DATA FOR ANALYSIS —
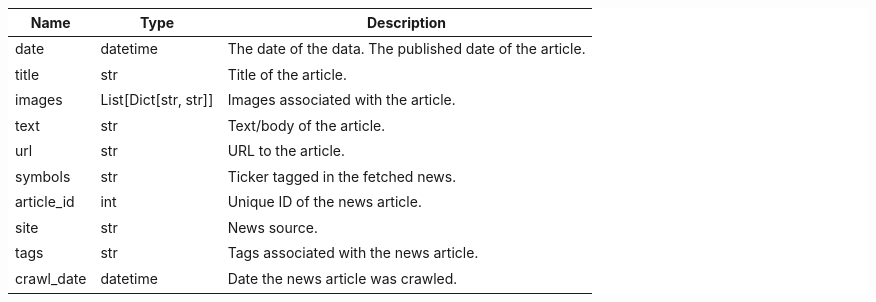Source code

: <TabItem value='tiingo' label='tiingo'>

| Name | Type | Description |
| ---- | ---- | ----------- |
| date | datetime | The date of the data. The published date of the article. |
| title | str | Title of the article. |
| images | List[Dict[str, str]] | Images associated with the article. |
| text | str | Text/body of the article. |
| url | str | URL to the article. |
| symbols | str | Ticker tagged in the fetched news. |
| article_id | int | Unique ID of the news article. |
| site | str | News source. |
| tags | str | Tags associated with the news article. |
| crawl_date | datetime | Date the news article was crawled. |
</TabItem>

</Tabs>

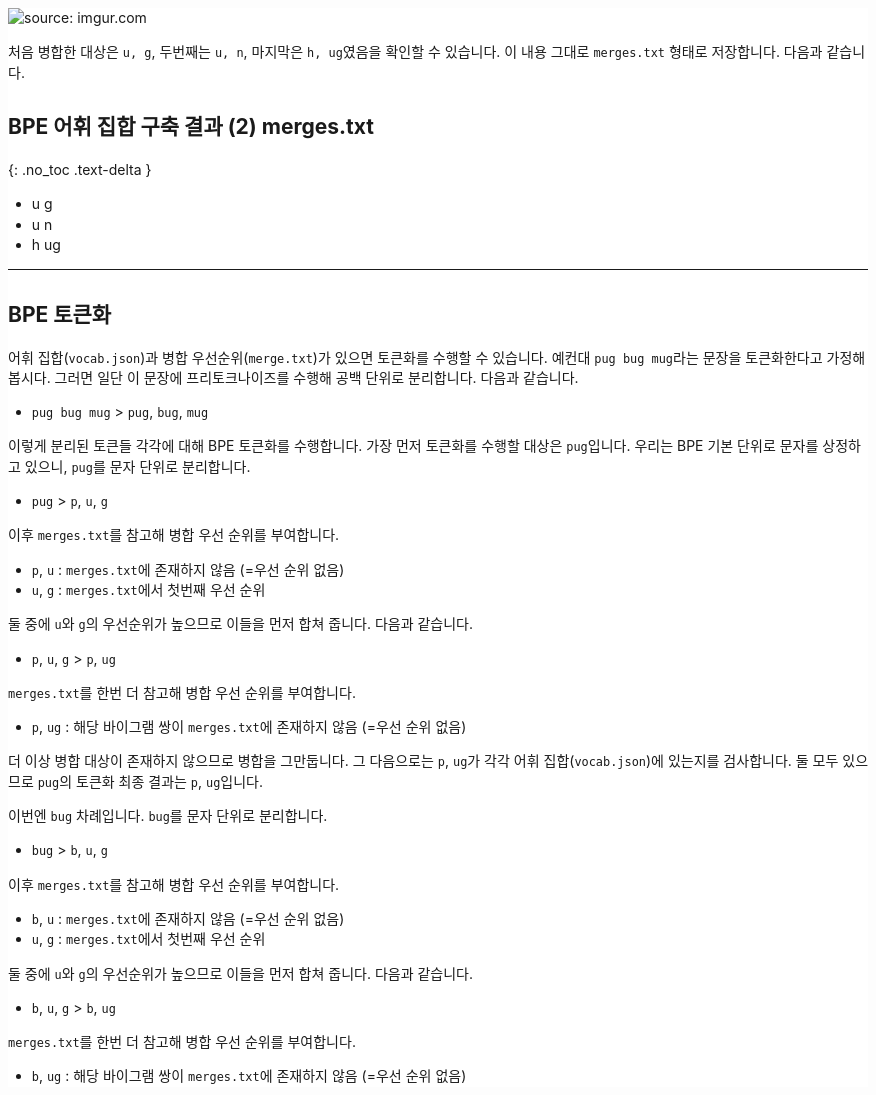 <img src="https://i.imgur.com/RriY04W.png" width="600px" title="source: imgur.com" />

처음 병합한 대상은 `u, g`, 두번째는 `u, n`, 마지막은 `h, ug`였음을 확인할 수 있습니다. 이 내용 그대로 `merges.txt` 형태로 저장합니다. 다음과 같습니다.

## **BPE 어휘 집합 구축 결과 (2)** merges.txt
{: .no_toc .text-delta } 

- u g
- u n
- h ug


---

## BPE 토큰화

어휘 집합(`vocab.json`)과 병합 우선순위(`merge.txt`)가 있으면 토큰화를 수행할 수 있습니다. 예컨대 `pug bug mug`라는 문장을 토큰화한다고 가정해 봅시다. 그러면 일단 이 문장에 프리토크나이즈를 수행해 공백 단위로 분리합니다. 다음과 같습니다.

- `pug bug mug` > `pug`, `bug`, `mug`

이렇게 분리된 토큰들 각각에 대해 BPE 토큰화를 수행합니다. 가장 먼저 토큰화를 수행할 대상은 `pug`입니다. 우리는 BPE 기본 단위로 문자를 상정하고 있으니, `pug`를 문자 단위로 분리합니다.

- `pug` > `p`, `u`, `g`

이후 `merges.txt`를 참고해 병합 우선 순위를 부여합니다.

- `p`, `u` : `merges.txt`에 존재하지 않음 (=우선 순위 없음)
- `u`, `g` : `merges.txt`에서 첫번째 우선 순위

둘 중에 `u`와 `g`의 우선순위가 높으므로 이들을 먼저 합쳐 줍니다. 다음과 같습니다.

- `p`, `u`, `g` > `p`, `ug`

`merges.txt`를 한번 더 참고해 병합 우선 순위를 부여합니다.

- `p`, `ug` : 해당 바이그램 쌍이 `merges.txt`에 존재하지 않음 (=우선 순위 없음)

더 이상 병합 대상이 존재하지 않으므로 병합을 그만둡니다. 그 다음으로는 `p`, `ug`가 각각 어휘 집합(`vocab.json`)에 있는지를 검사합니다. 둘 모두 있으므로 `pug`의 토큰화 최종 결과는 `p`, `ug`입니다.

이번엔 `bug` 차례입니다. `bug`를 문자 단위로 분리합니다.

- `bug` > `b`, `u`, `g`

이후 `merges.txt`를 참고해 병합 우선 순위를 부여합니다.

- `b`, `u` : `merges.txt`에 존재하지 않음 (=우선 순위 없음)
- `u`, `g` : `merges.txt`에서 첫번째 우선 순위

둘 중에 `u`와 `g`의 우선순위가 높으므로 이들을 먼저 합쳐 줍니다. 다음과 같습니다.

- `b`, `u`, `g` > `b`, `ug`

`merges.txt`를 한번 더 참고해 병합 우선 순위를 부여합니다.

- `b`, `ug` : 해당 바이그램 쌍이 `merges.txt`에 존재하지 않음 (=우선 순위 없음)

WORK TO COMPLETE — Print the listing exactly, minus any pictures.

SOLUTION TO THIS TASK —
Source code

: <TabItem value='tiingo' label='tiingo'>

| Name | Type | Description |
| ---- | ---- | ----------- |
| date | datetime | The date of the data. The published date of the article. |
| title | str | Title of the article. |
| images | List[Dict[str, str]] | Images associated with the article. |
| text | str | Text/body of the article. |
| url | str | URL to the article. |
| symbols | str | Ticker tagged in the fetched news. |
| article_id | int | Unique ID of the news article. |
| site | str | News source. |
| tags | str | Tags associated with the news article. |
| crawl_date | datetime | Date the news article was crawled. |
</TabItem>

</Tabs>

 <img src="https://i.imgur.com/RriY04W.png" width="600px" title="source: imgur.com" />

처음 병합한 대상은 `u, g`, 두번째는 `u, n`, 마지막은 `h, ug`였음을 확인할 수 있습니다. 이 내용 그대로 `merges.txt` 형태로 저장합니다. 다음과 같습니다.

## **BPE 어휘 집합 구축 결과 (2)** merges.txt
{: .no_toc .text-delta } 

- u g
- u n
- h ug


---

## BPE 토큰화

어휘 집합(`vocab.json`)과 병합 우선순위(`merge.txt`)가 있으면 토큰화를 수행할 수 있습니다. 예컨대 `pug bug mug`라는 문장을 토큰화한다고 가정해 봅시다. 그러면 일단 이 문장에 프리토크나이즈를 수행해 공백 단위로 분리합니다. 다음과 같습니다.

- `pug bug mug` > `pug`, `bug`, `mug`

이렇게 분리된 토큰들 각각에 대해 BPE 토큰화를 수행합니다. 가장 먼저 토큰화를 수행할 대상은 `pug`입니다. 우리는 BPE 기본 단위로 문자를 상정하고 있으니, `pug`를 문자 단위로 분리합니다.

- `pug` > `p`, `u`, `g`

이후 `merges.txt`를 참고해 병합 우선 순위를 부여합니다.

- `p`, `u` : `merges.txt`에 존재하지 않음 (=우선 순위 없음)
- `u`, `g` : `merges.txt`에서 첫번째 우선 순위

둘 중에 `u`와 `g`의 우선순위가 높으므로 이들을 먼저 합쳐 줍니다. 다음과 같습니다.

- `p`, `u`, `g` > `p`, `ug`

`merges.txt`를 한번 더 참고해 병합 우선 순위를 부여합니다.

- `p`, `ug` : 해당 바이그램 쌍이 `merges.txt`에 존재하지 않음 (=우선 순위 없음)

더 이상 병합 대상이 존재하지 않으므로 병합을 그만둡니다. 그 다음으로는 `p`, `ug`가 각각 어휘 집합(`vocab.json`)에 있는지를 검사합니다. 둘 모두 있으므로 `pug`의 토큰화 최종 결과는 `p`, `ug`입니다.

이번엔 `bug` 차례입니다. `bug`를 문자 단위로 분리합니다.

- `bug` > `b`, `u`, `g`

이후 `merges.txt`를 참고해 병합 우선 순위를 부여합니다.

- `b`, `u` : `merges.txt`에 존재하지 않음 (=우선 순위 없음)
- `u`, `g` : `merges.txt`에서 첫번째 우선 순위

둘 중에 `u`와 `g`의 우선순위가 높으므로 이들을 먼저 합쳐 줍니다. 다음과 같습니다.

- `b`, `u`, `g` > `b`, `ug`

`merges.txt`를 한번 더 참고해 병합 우선 순위를 부여합니다.

- `b`, `ug` : 해당 바이그램 쌍이 `merges.txt`에 존재하지 않음 (=우선 순위 없음)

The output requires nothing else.